Shares of Drone Delivery Canada Corp. surged as much as 18 per cent in trading Tuesday after the company announced a 10-year contract with Air Canada that sees the cargo division of the country’s largest airline market and sell the Toronto-based company’s drone-delivery services in Canada.

Analysts and investors say the agreement adds credibility to the prerevenue startup company, known as DDC, which has developed a system for autonomous cargo delivery through unmanned aerial vehicles, known as drones.

Tony Di Benedetto, chief executive of DDC, called the agreement “transformational” for his company and said it legitimizes the technology and its commercialization.

“Three to five years ago, people said this would never happen,” Mr. Di Benedetto said in an interview. “Now Canada’s largest airline is doing this with us. I think that speaks volumes.”

Mr. Di Benedetto said the agreement, which still requires regulatory approval, “greatly accelerates our commercial rollout in Canada.” DDC also plans to pursue larger markets in the United States and Europe.

In a release, Tim Strauss, vice-president of cargo at Air Canada, said his company believes drone technology can offer “cost-effective solutions to complex issues” in cargo delivery “in non-traditional markets, including remote communities in Canada.” Mr. Strauss is also an independent member of DDC’s advisory board.

DDC said it will build and operate up to 150,000 drone-delivery routes in Canada, including timetables, flight schedules, payload capacities, type of drones to be deployed and payment terms. Air Canada Cargo has agreed not to work with other drone-delivery service providers, DDC said. Payment terms will be determined on a route-by-route basis, DDC said.

The company said the routes covered will need to be agreed on by both parties and will be subject to DDC obtaining required regulatory approvals.

“It’s a pretty massive credibility boost for Drone Delivery Canada,” GMP Securities analyst Deepak Kaushal, whose firm acted as financial adviser to DDC for the agreement, said in an interview.
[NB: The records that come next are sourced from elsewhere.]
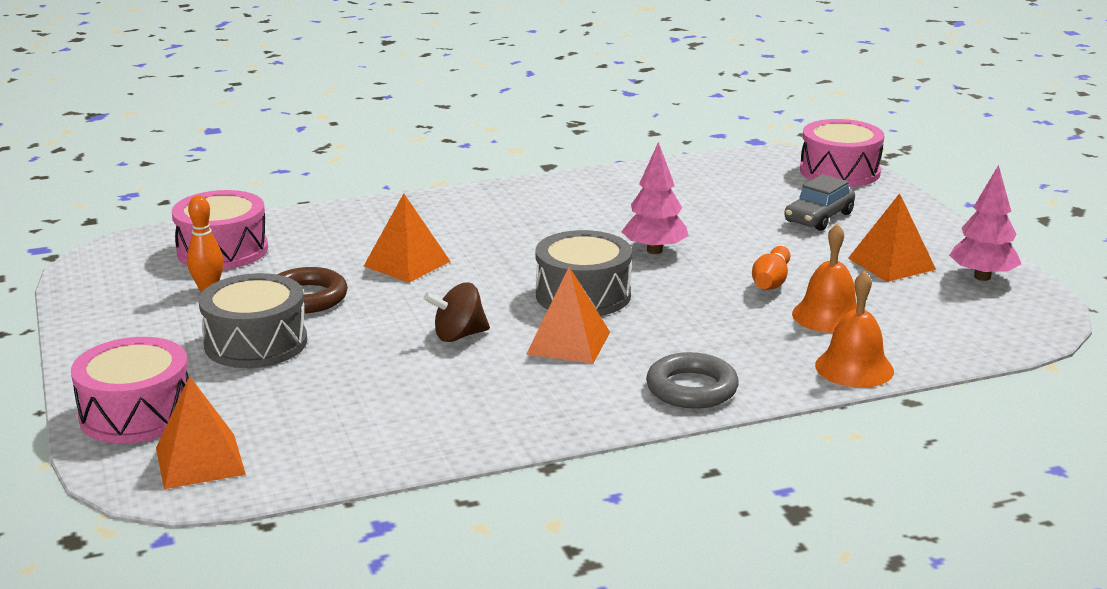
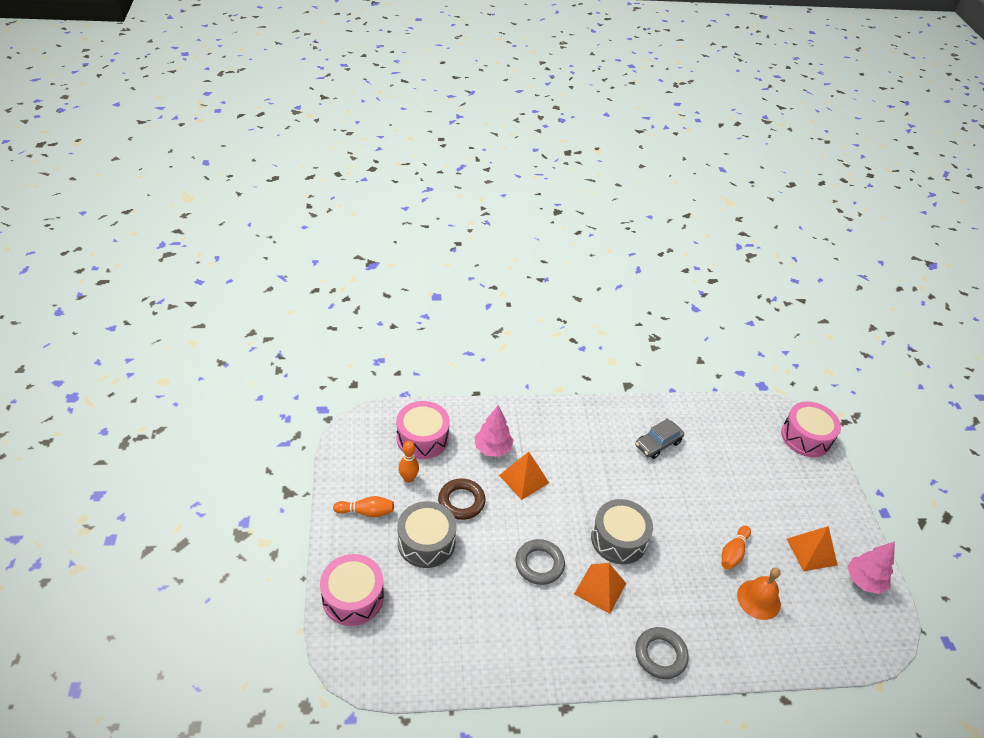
camera: 10 degrees right, 20 degrees up
orange pyramid [156,376,246,489] -> none
brown spinning top [424,282,490,342] -> grey ring [515,539,565,585]
pink tree [621,142,689,254] -> pink tree moved to [475,405,514,457]
grey car [784,174,855,231] -> grey car moved to [635,418,684,459]
orange bell [815,271,894,388] -> none
none -> orange bowling pin [333,496,394,517]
“It’s the first time a real global airline has partnered with a drone company to build an operation,” said Mr. Kaushal, who has a “buy” rating on the stock and $2.38 target price as of March 26.

The company, which last year received Canadian regulatory approval to begin commercial operations, is expected to start generating revenue later this year from a $2.5-million agreement it has to provide services to the Moose Cree First Nation, an isolated community in Northern Ontario.

While competition in the drone business is heating up, including from giant technology players such as Inc. and Alphabet Inc.'s Google, Mr. Di Benedetto said in an interview last week that those services only help to legitimize the industry.

“It’s a small number of operators, in my opinion, that will be allowed to operate and we’ve positioned ourselves, I think, very strategically ahead of the game to secure as much of this [market] as we can.”

Early-stage company investors are eyeing DDC stock, but are reluctant to buy in at this stage.

“We would need to see some early revenue. It’s not about the dollar amount, but the quality of the revenue,” said Maria Pacella, portfolio manager and senior vice-president of private-equity venture capital at Vancouver-based PenderFund Capital Management.

“It’s on our radar,” she said. “We like the market. We like this company. The recent announcement is another indication that it has a real chance to be a leader in this space.”